_Exercise task a_:
Answer these questions about the passage on higher education, one answer per line, marked (i), (ii) and (iii) like the questions.
(i) For how long did higher education hold a privileged place in a larger social compact?
(ii) What did that social compact promise?
(iii) With what field do the resulting mobilizations share the goal of expanding the techniques, objects, and aims of what is worth knowing?

_Extracted text_:
•••

Queen Mary Countermapping Collective - Queen Mary, University of London

Responses to ideological and financial attacks on higher education have been widespread. Students, faculty, and staff have mobilized around the world, not simply to reverse cuts in funding but to rethink along new lines the means and ends of education. For the past half-century, higher education held a privileged place in a larger social compact that promised upward mobility through expanded access to professional credentials. Foreclosing this portal has stood as a cancellation of the future as it was once understood by much of the working and middle class. The message to those who are not already the beneficiaries of increasingly stratified vectors of opportunity is that there is no place for them in the enchanted land once reachable by vessels propelled by winds known as equality and progress.

In distinction to this narrowing optic, the demonstrations and mobilizations responding to recent attacks seek to stir up their own storms of protest. They chart their own course for what the future might be. Due in large part to the expansion of higher education over the past half-century, the university, once the preserve of specialized knowledge that does no more than be for itself, has become a site where activists of various stripes pose the question of what and who education is for. These critical interrogations reflect not simply on the aims of higher education, but on its means as well. They reassemble shards of ruptured disciplinary authority, protocols of expertise that have gone out of service, methods and forms taken up with new feelings, tone, and consequences. The resulting moblizations share with cultural studies the goal of expanding the techniques, objects, and aims of what is worth knowing. They realign the affinities and affiliations by which critical engagement moves in the world.

•••

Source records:
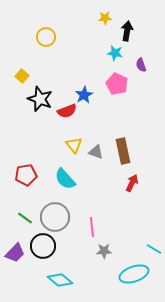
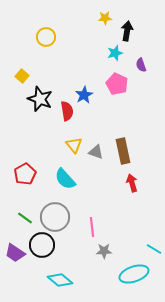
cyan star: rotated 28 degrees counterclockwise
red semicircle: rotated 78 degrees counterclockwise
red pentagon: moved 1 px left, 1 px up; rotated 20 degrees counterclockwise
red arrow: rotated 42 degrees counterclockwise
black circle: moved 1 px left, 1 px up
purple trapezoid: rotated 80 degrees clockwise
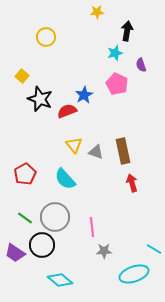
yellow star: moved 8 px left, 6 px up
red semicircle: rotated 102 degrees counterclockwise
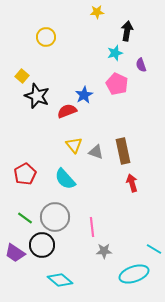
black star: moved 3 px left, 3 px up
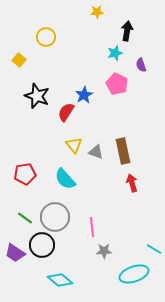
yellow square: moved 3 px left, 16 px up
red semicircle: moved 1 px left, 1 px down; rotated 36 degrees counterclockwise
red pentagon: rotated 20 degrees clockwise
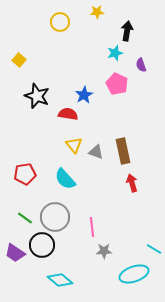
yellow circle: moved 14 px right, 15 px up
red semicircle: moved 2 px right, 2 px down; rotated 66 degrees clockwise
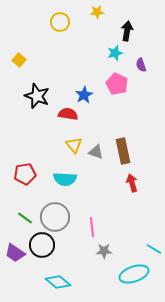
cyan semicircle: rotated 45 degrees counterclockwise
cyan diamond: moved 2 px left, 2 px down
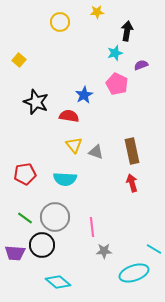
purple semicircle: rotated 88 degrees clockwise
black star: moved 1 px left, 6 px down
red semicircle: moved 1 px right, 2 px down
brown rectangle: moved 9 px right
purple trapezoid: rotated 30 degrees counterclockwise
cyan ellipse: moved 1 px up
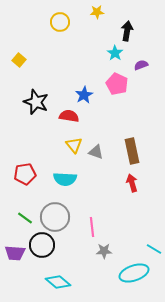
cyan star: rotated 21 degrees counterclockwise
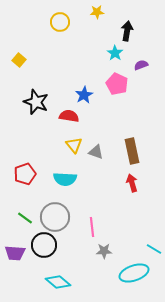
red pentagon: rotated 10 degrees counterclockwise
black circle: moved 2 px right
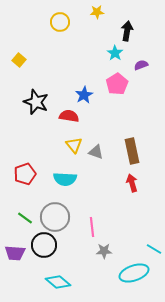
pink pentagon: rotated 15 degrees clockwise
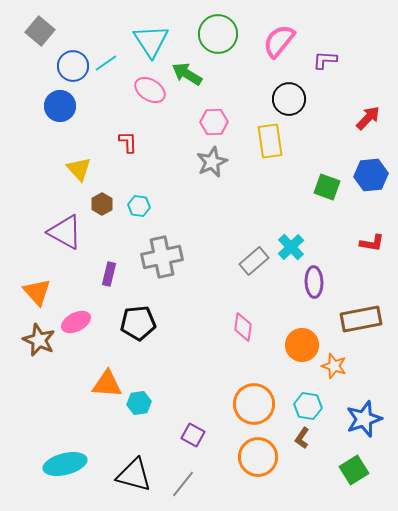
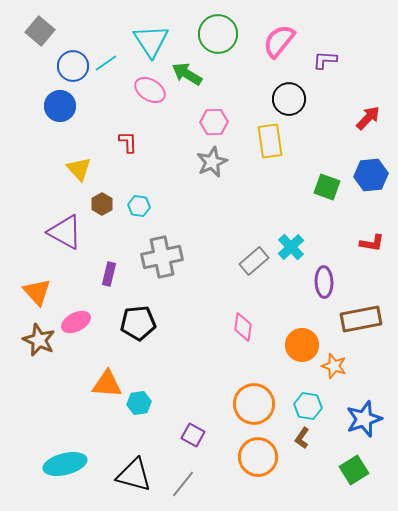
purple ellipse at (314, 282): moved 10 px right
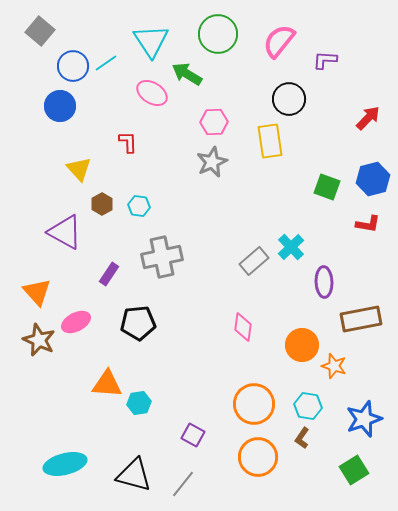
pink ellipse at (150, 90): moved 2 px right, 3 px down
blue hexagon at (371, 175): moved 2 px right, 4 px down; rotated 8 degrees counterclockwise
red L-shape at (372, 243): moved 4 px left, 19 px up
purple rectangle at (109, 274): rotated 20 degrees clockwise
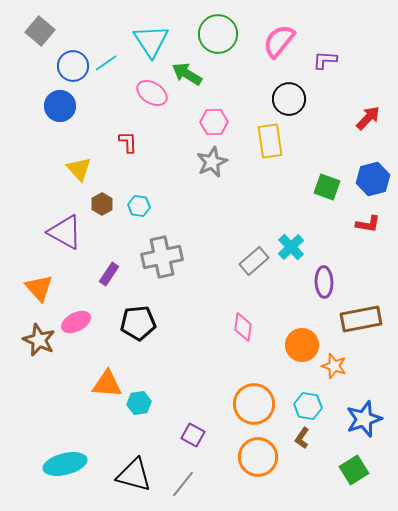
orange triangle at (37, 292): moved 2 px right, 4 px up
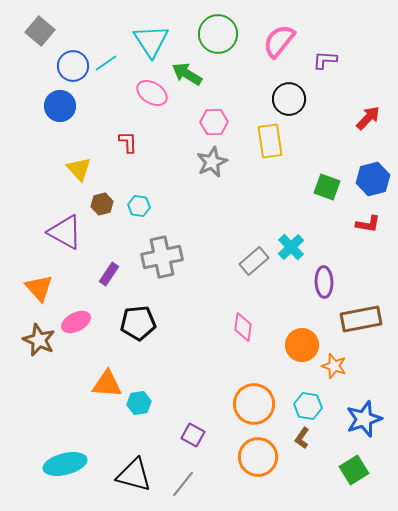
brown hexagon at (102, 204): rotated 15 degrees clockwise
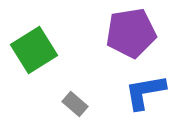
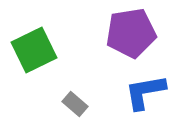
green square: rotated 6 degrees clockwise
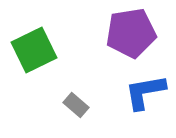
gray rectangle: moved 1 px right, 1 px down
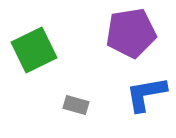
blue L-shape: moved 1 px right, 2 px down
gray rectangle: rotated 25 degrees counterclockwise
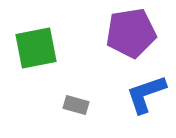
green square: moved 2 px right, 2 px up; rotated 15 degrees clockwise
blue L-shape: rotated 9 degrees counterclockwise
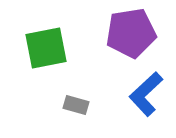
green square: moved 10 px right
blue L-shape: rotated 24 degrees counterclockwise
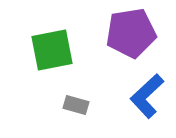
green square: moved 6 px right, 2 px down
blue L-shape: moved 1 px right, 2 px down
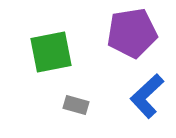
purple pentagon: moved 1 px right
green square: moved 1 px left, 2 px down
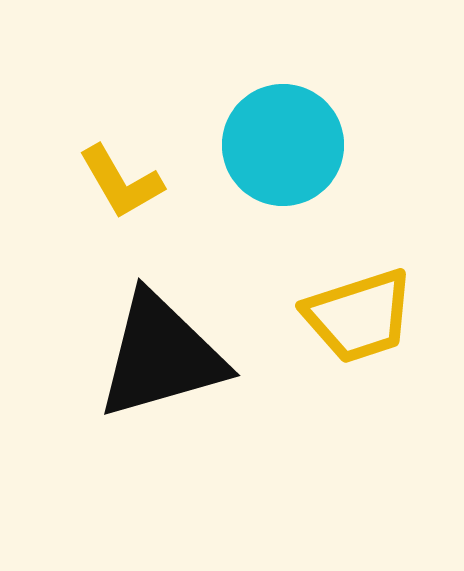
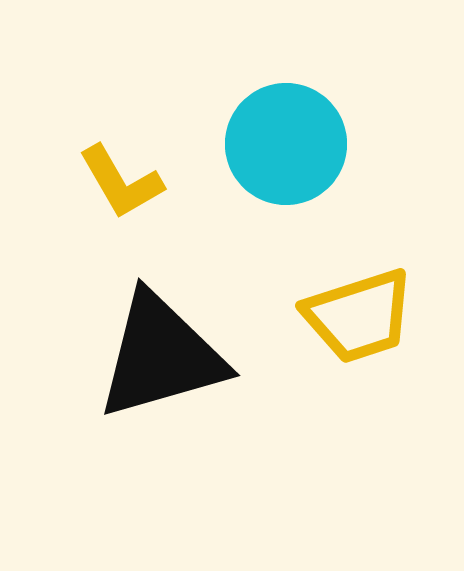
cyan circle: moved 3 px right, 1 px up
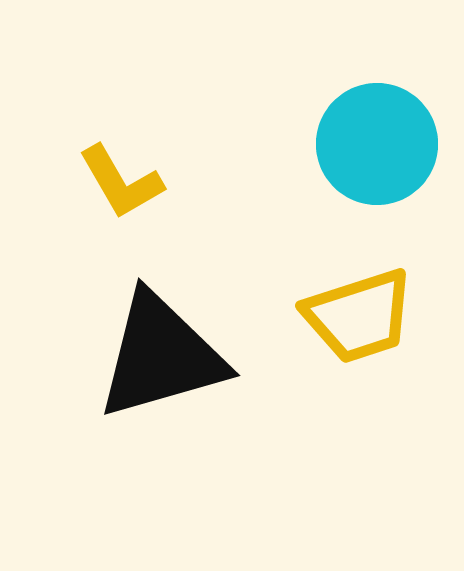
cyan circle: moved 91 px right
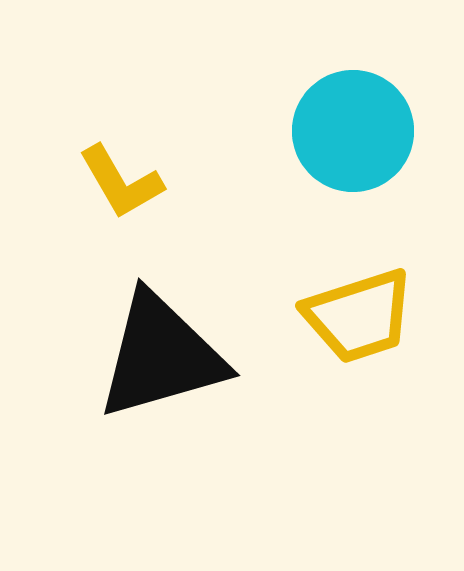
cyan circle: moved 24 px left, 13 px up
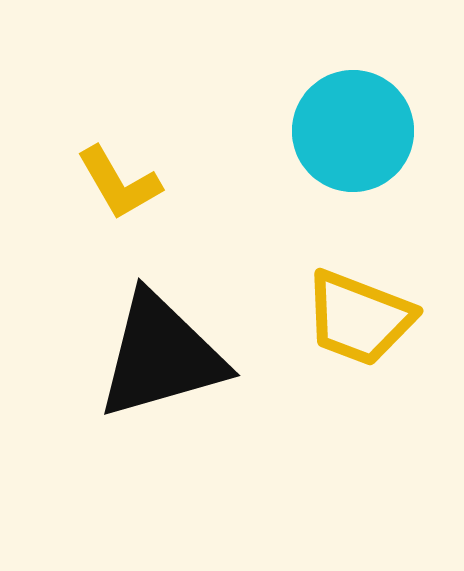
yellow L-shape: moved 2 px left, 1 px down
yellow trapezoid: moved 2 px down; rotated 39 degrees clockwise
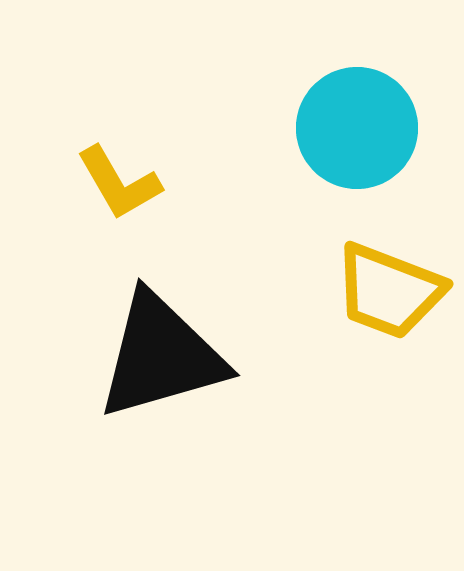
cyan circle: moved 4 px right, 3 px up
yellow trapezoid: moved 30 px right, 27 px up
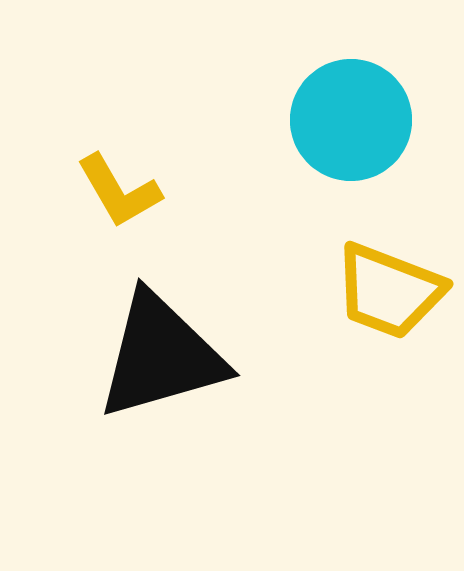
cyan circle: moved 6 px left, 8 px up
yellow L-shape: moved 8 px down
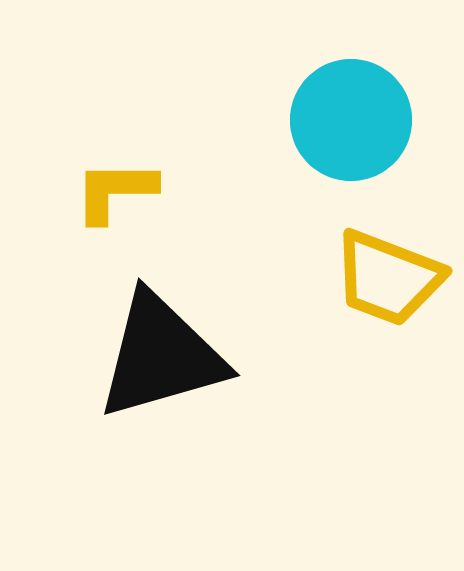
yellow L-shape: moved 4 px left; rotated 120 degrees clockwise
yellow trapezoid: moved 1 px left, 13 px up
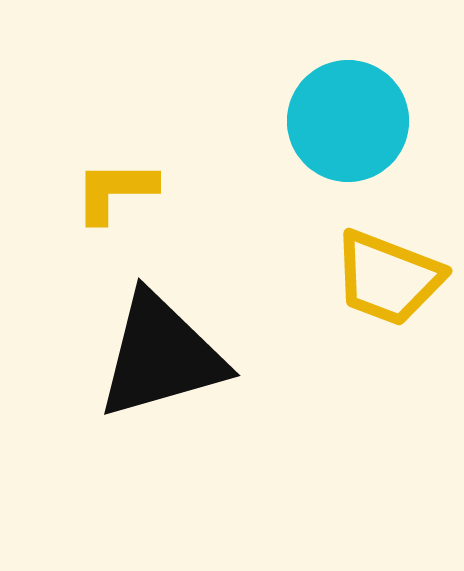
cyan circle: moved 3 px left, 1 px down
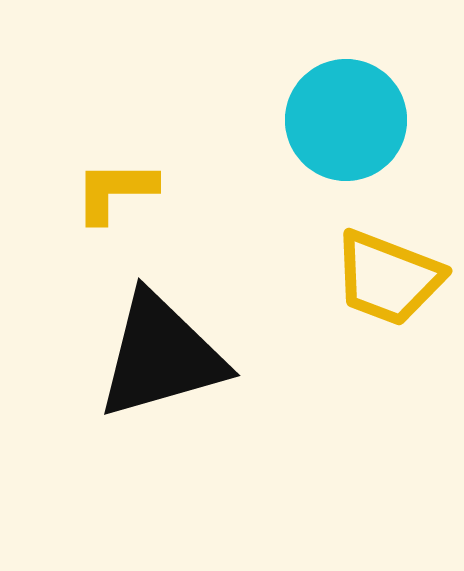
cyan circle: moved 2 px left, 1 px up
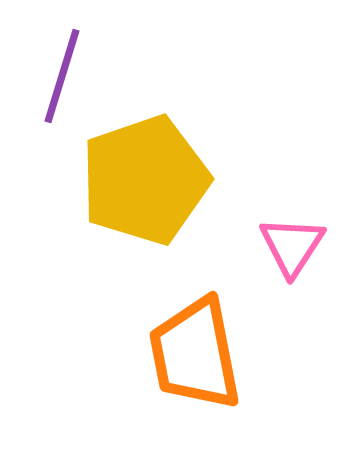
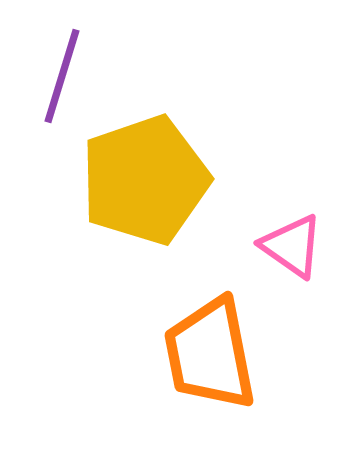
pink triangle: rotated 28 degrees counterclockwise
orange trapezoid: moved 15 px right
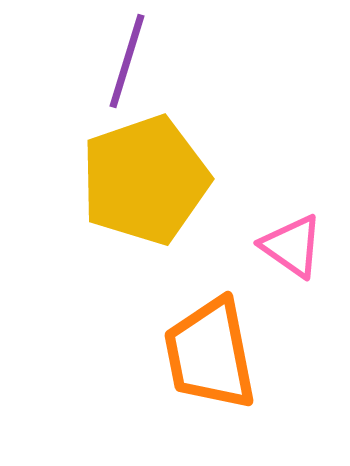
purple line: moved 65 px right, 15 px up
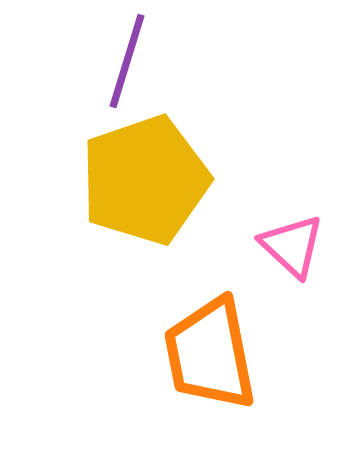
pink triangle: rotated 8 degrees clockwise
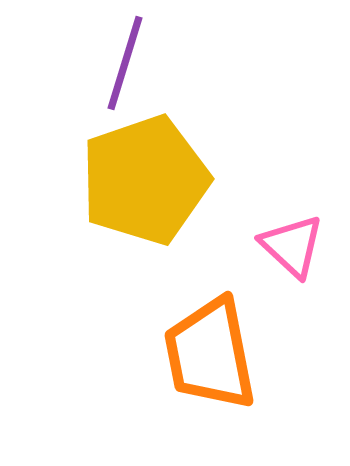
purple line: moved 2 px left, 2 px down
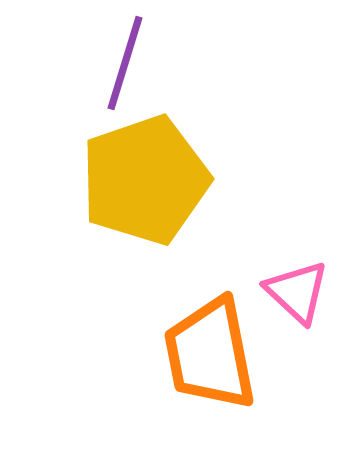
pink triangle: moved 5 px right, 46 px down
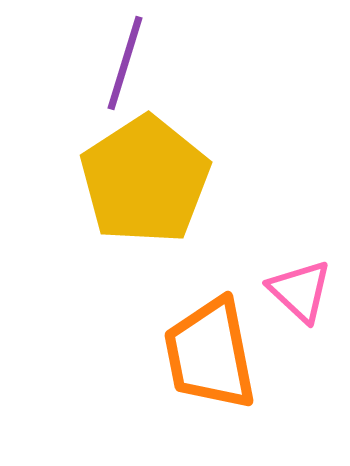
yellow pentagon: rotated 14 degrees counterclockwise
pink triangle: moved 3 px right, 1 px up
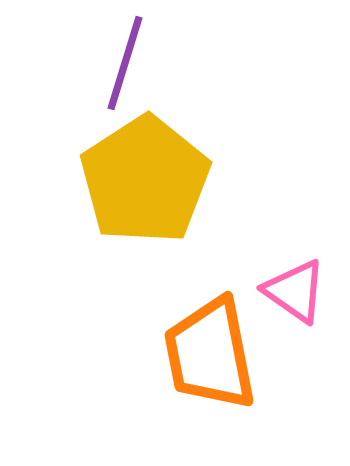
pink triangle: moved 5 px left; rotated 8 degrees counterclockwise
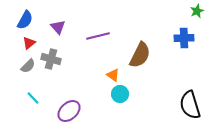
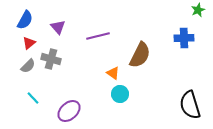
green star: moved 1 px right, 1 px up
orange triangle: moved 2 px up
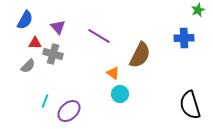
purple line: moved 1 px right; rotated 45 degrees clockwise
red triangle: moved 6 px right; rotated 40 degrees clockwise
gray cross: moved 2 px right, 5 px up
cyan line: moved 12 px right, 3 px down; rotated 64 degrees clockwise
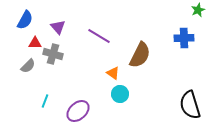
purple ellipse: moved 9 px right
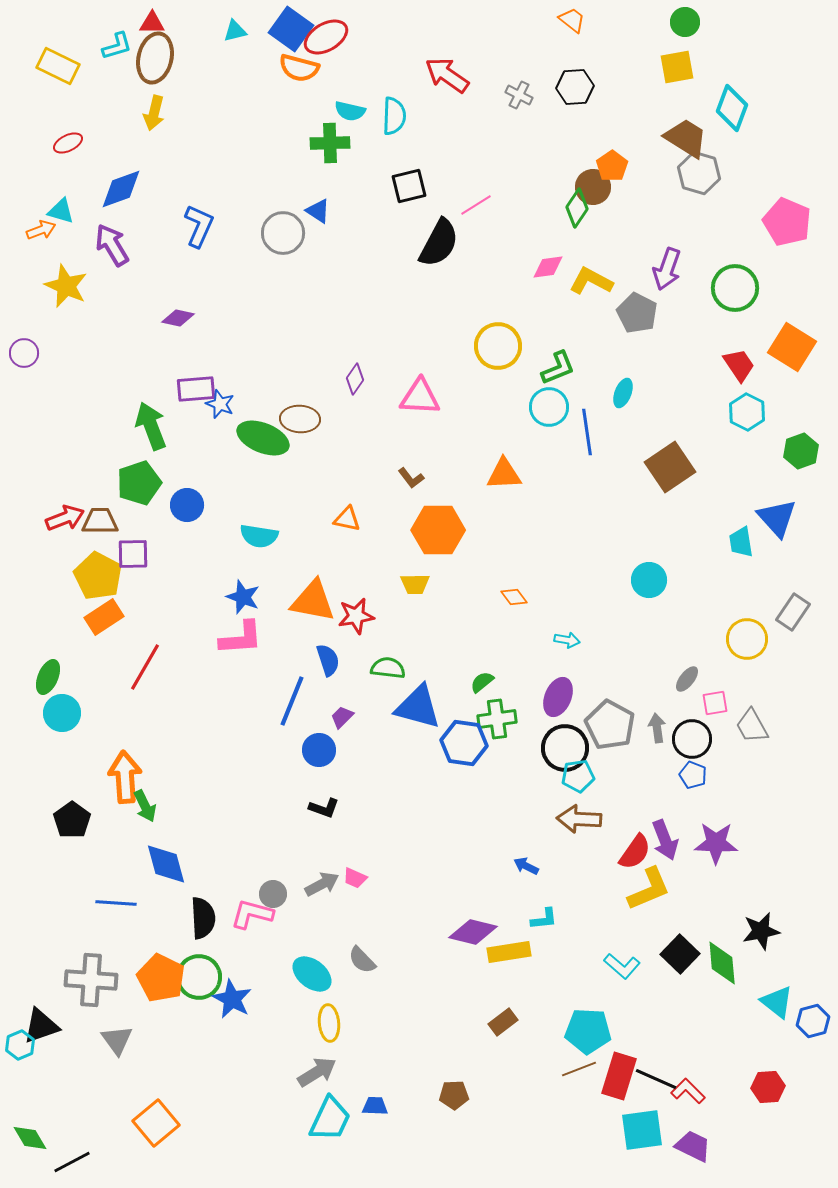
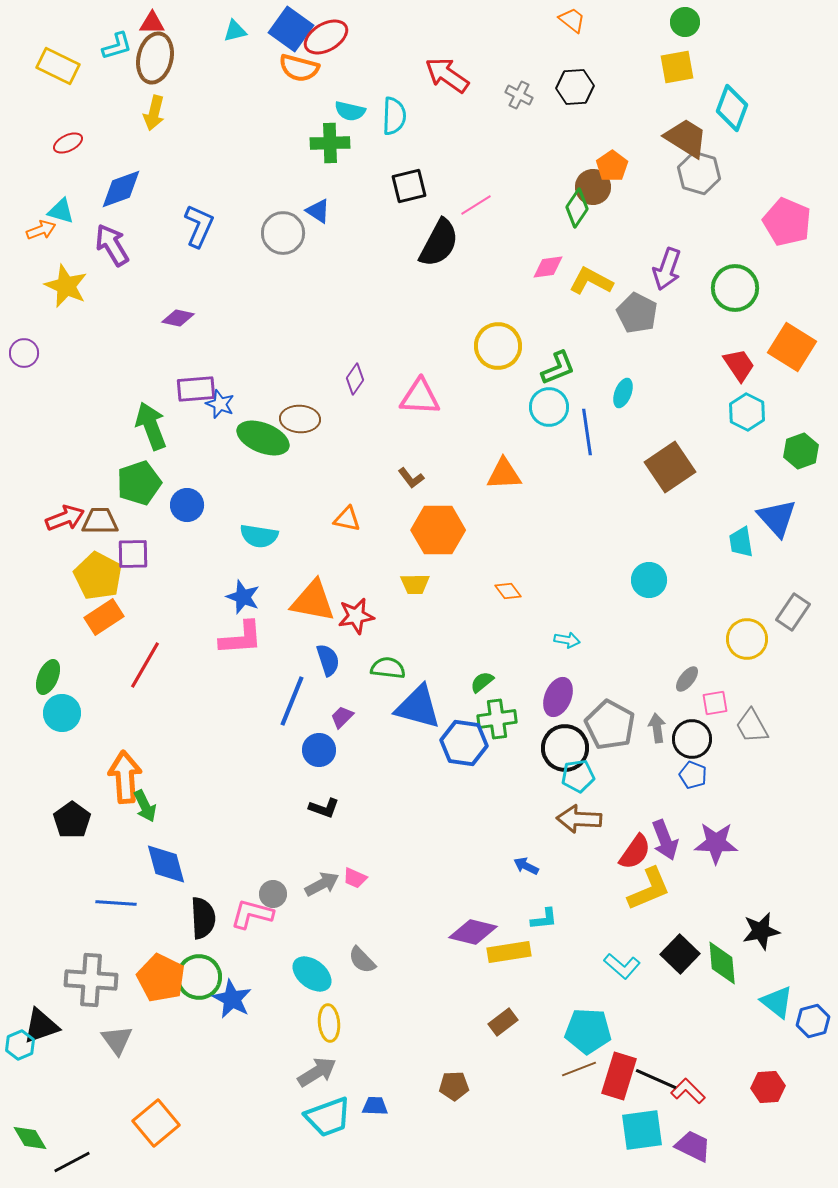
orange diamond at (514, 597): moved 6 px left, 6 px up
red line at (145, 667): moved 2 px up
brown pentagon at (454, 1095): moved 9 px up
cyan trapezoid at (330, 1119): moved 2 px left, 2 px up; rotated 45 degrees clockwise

•••

_Exercise task b_: Write out the lines of the source listing, starting at the line that contains "yellow square: moved 3 px left, 16 px up" and ending at the line that contains "blue L-shape: rotated 9", with both of those lines included and the pictures left out.

_Output a_:
(i) The past half-century.
(ii) Upward mobility through expanded access to professional credentials.
(iii) Cultural studies.

_Output b_:
yellow square: moved 3 px left, 16 px up
red semicircle: moved 1 px left, 1 px down; rotated 36 degrees counterclockwise
red pentagon: rotated 20 degrees clockwise
yellow circle: moved 14 px right, 15 px up
red semicircle: moved 2 px right, 2 px down; rotated 66 degrees clockwise
cyan semicircle: rotated 45 degrees counterclockwise
cyan diamond: moved 2 px left, 2 px down
purple semicircle: rotated 88 degrees clockwise
black star: moved 1 px left, 6 px down
red semicircle: moved 1 px right, 2 px down
brown rectangle: moved 9 px right
purple trapezoid: rotated 30 degrees counterclockwise
cyan ellipse: moved 1 px up
cyan star: rotated 21 degrees counterclockwise
red pentagon: rotated 10 degrees counterclockwise
black circle: moved 2 px right
pink pentagon: rotated 15 degrees clockwise
purple ellipse at (314, 282): moved 10 px right
pink ellipse at (150, 90): moved 2 px right, 3 px down
blue hexagon at (371, 175): moved 2 px right, 4 px down; rotated 8 degrees counterclockwise
red L-shape at (372, 243): moved 4 px left, 19 px up
purple rectangle at (109, 274): rotated 20 degrees clockwise
orange triangle at (37, 292): moved 2 px right, 4 px up
brown hexagon at (102, 204): rotated 15 degrees clockwise
green square: rotated 6 degrees clockwise
gray rectangle: moved 1 px right, 1 px down
blue L-shape: moved 1 px right, 2 px down
gray rectangle: rotated 25 degrees counterclockwise
green square: moved 2 px right, 2 px up; rotated 15 degrees clockwise
blue L-shape: rotated 9 degrees counterclockwise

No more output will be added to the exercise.